Она, как феникс, однажды поднимает голову, сколько бы ни рассыпались пеплом мечты, стремления и вера в людей. Та самая наивная большеглазая душа, которая выглядывает из-за крепкой решётки оценочных суждений и резкой иронии.
Однажды я спрошу Аньку: «Ты счастлива?», и её выбором будет «да»…
Геннадий Авласенко
«Ловись рыбка на… башмак»
Как это печально, когда нет клёва!
И хоть говорят, что главное на рыбалке не улов, а так называемое «единение с природой»… да лукавят они, все те, кто вещает такое! Какое тут, к чёрту, «единение», когда поплавку даже лень пошевелиться, а очкастый тип за спиной всё никак уходить не желает! Может, потому и клевать перестало?!
– Послушай! – не выдержав, повернулся рыбак к очкарику. – Если тебе так нравится рыбалка, почему б тогда самому не попробовать?
– У меня не хватит терпения, – пояснил очкарик, по-прежнему не сводя глаз с неподвижного поплавка. – Да и удочки у меня тоже нет…
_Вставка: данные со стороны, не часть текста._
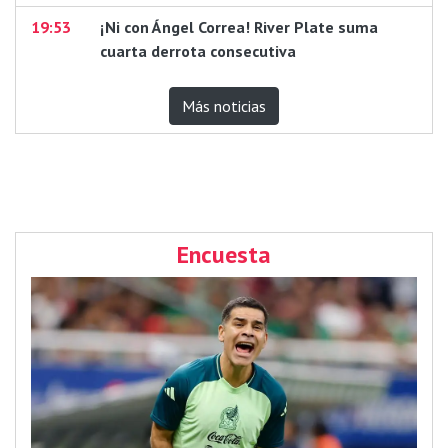
19:53
¡Ni con Ángel Correa! River Plate suma
cuarta derrota consecutiva
Más noticias
Encuesta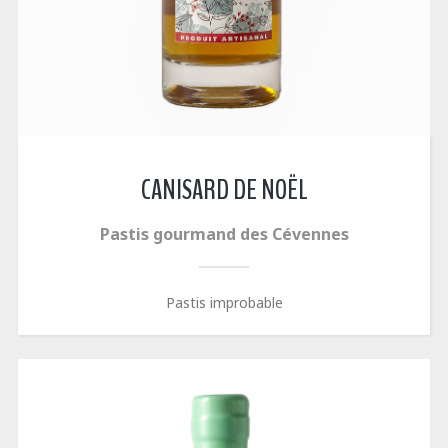
CANISARD DE NOËL
Pastis gourmand des Cévennes
Pastis improbable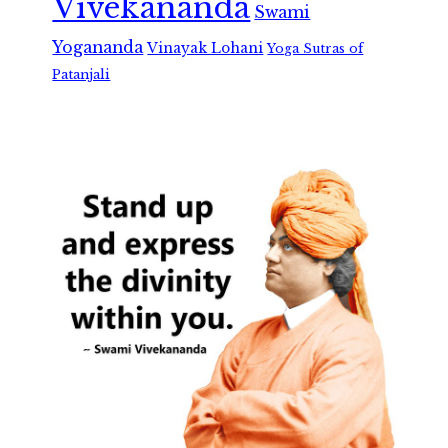
Vivekananda
Swami
Yogananda
Vinayak Lohani
Yoga Sutras of
Patanjali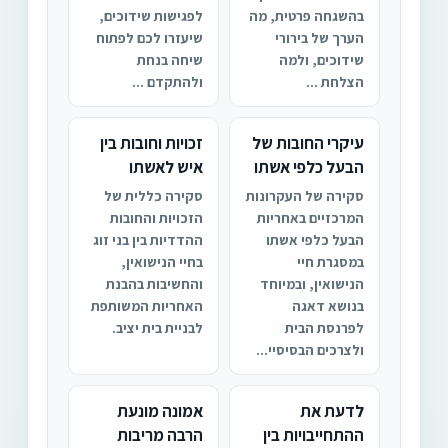
בהשגחה פרטית, מה
לפגישות שידוכים,
הערך של בירורי
שיעזרו לכם לפתוח
שידוכים, ולמה
שיחה בנחת
הצלחת ...
ולהתקדם ...
עיקרי החובות של
זכויות וחובות בין
הבעל כלפי אשתו
איש לאשתו
סקירה של העקרונות
סקירה כללית של
המרכזיים באחריות
הזכויות והחובות
הבעל כלפי אשתו
ההדדיות בין בני זוג
במסגרת חיי
בחיי הנישואין,
הנישואין, ובמיוחד
והחשיבות בהבנת
בנושא דאגה
האחריות המשותפת
לפרנסת הבית
לבניית בית יציב.
ולצרכים הבסיסיי...
לדעת את
אמונה מונעת
ההתחייבויות בין
הרבה מריבות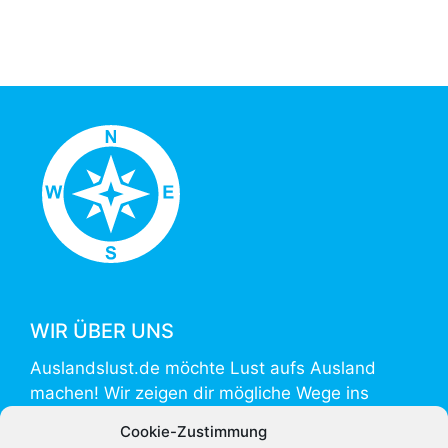
WIR ÜBER UNS
Auslandslust.de möchte Lust aufs Ausland
machen! Wir zeigen dir mögliche Wege ins
Ausland und helfen mit Informationen zur
Cookie-Zustimmung
Vorbereitung und Umsetzung.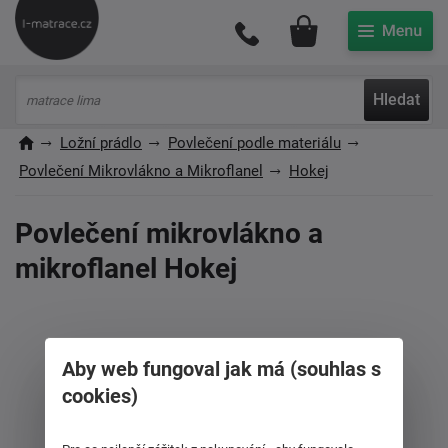
Můj účet
Hledat
Ložní prádlo
Povlečení podle materiálu
Povlečení Mikrovlákno a Mikroflanel
Hokej
Povlečení mikrovlákno a
mikroflanel Hokej
Aby web fungoval jak má (souhlas s
cookies)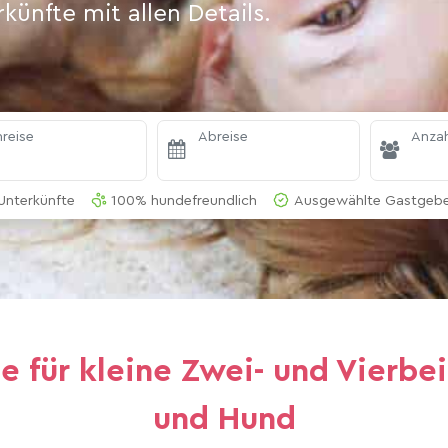
ünfte mit allen Details.
reise
Abreise
Anzah
Unterkünfte
100% hundefreundlich
Ausgewählte Gastgeber
 für kleine Zwei- und Vierbei
und Hund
Был он худощавый, нескладный, лет двадцати, не больше. Молокосос, в общем…
– Терпения у него, видите ли, не хватит! – проворчал рыбак, с раздражением меняя наживку и вновь забрасывая удочку. – На поплавок бездумно пялиться терпения хватает, а ежели самому…
И тут в голову рыбаку пришла одна замечательная идея. Гениальная, можно сказать, идея! Сразу двух зайцев, как говорится… и надоедалу этого куда-нибудь подальше сплавить, да и посмеяться над ним хорошенько.
– Слушай! – отложив удочку в сторону, рыбак вплотную приблизился к юноше. – Насчёт терпения у тебя всё в порядке, а удочку…
Замолчав на мгновение, рыбак быстренько огляделся по сторонам.
– Удочку мы сейчас живо организуем!
Подхватив с травы почерневшую от времени жердь, рыбак с самым серьёзным видом осмотрел её со всех сторон, потом, удовлетворённо хмыкнув, вытащил из кармана моток тонкой бечёвки. Не спеша прикрепил её к жерди.